Auf die Region Odessa abgefeuerte Kamikaze-Drohnen treffen immer wieder Rumänien. Das Land ist Mitglied der Nato. Was könnte im Ernstfall daraus folgen?
Russische Drohnenangriffe gehören mittlerweile zum traurigen Alltag in den Regionen der Ukraine, die bevorzugte Ziele der Moskauer Kriegsführung sind. Etwa in der Nacht vom 12. auf den 13. September zählte das Luftwaffenkommando der ukrainischen Streitkräfte 44 Kamikaze-Drohnen iranischer Bauart, von denen laut den Angaben 32 abgeschossen worden seien.
Zwölf hatten demzufolge ukrainische Ziele getroffen. Die exilrussische Zeitung The Insider beziffert den durchschnittlichen russischen "Drohnenverbrauch" vom Typ Shahed seit September 2022 auf durchschnittlich mehr als fünf pro Tag.
Ziel sind die Ausfuhrhäfen für Getreide
Die meisten Drohnen wurden nicht nur in dieser Nacht zum Angriff auf ukrainische Häfen in der Region Odessa eingesetzt – zur Unterbindung des ukrainischen Getreidehandels. Wegen Beschränkungen in der Getreideausfuhr über benachbarte EU-Staaten ist die Ukraine auf die Lieferung über ihre Küste weiter angewiesen.

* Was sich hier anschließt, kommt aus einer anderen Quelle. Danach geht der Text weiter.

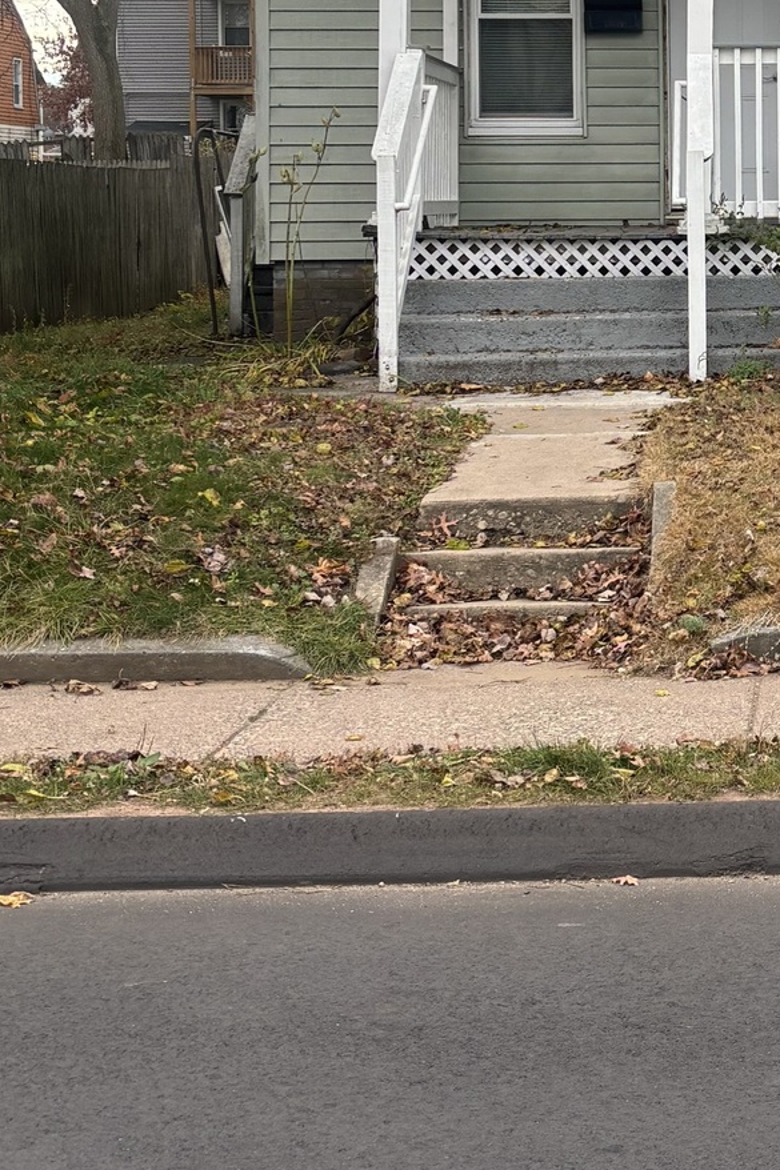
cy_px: 215
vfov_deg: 27.8
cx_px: 841
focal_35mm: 71
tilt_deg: -1.0
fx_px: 2308
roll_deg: -0.6
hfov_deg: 18.5
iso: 50
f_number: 1.6
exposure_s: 1/178
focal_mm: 5.96
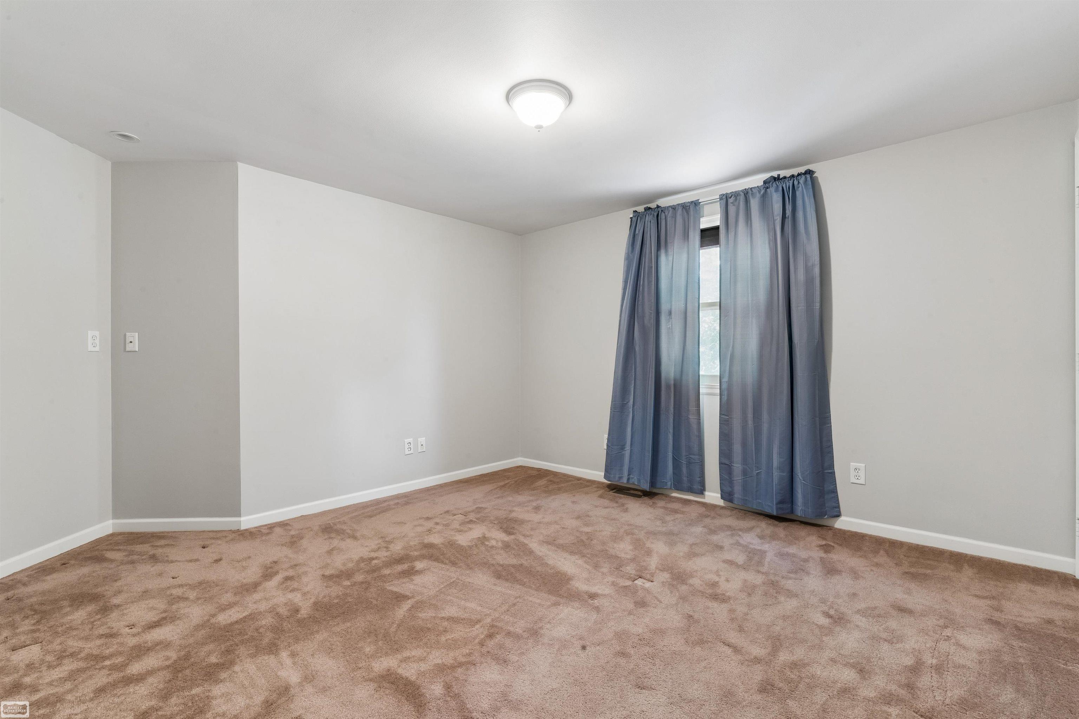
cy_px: 360
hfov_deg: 96.7
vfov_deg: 73.7
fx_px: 480
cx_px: 540
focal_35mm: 16
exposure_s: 1.6
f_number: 16
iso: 400
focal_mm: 16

Ein Ziel der Drohnen ist etwa der Hafen von Reni an der Donau. Was die Lage dort besonders gefährlich macht: Reni befindet sich am Nordufer des Flusses, in dessen Mitte die Grenze zum Nato-Land Rumänien liegt. Das Südufer ist rumänisch und deswegen in unmittelbarer Umgebung des Kampfgebietes. Auch andere Zielpunkte liegen ähnlich grenznah.
Zum dritten Mal in zehn Tagen wurde nach einer Meldung des rumänischen Verteidigungsministeriums am 13. September das Wrack einer russischen Angriffsdrohne auf rumänischem Staatsgebiet gefunden. Ihr Ziel war offenbar Reni gewesen.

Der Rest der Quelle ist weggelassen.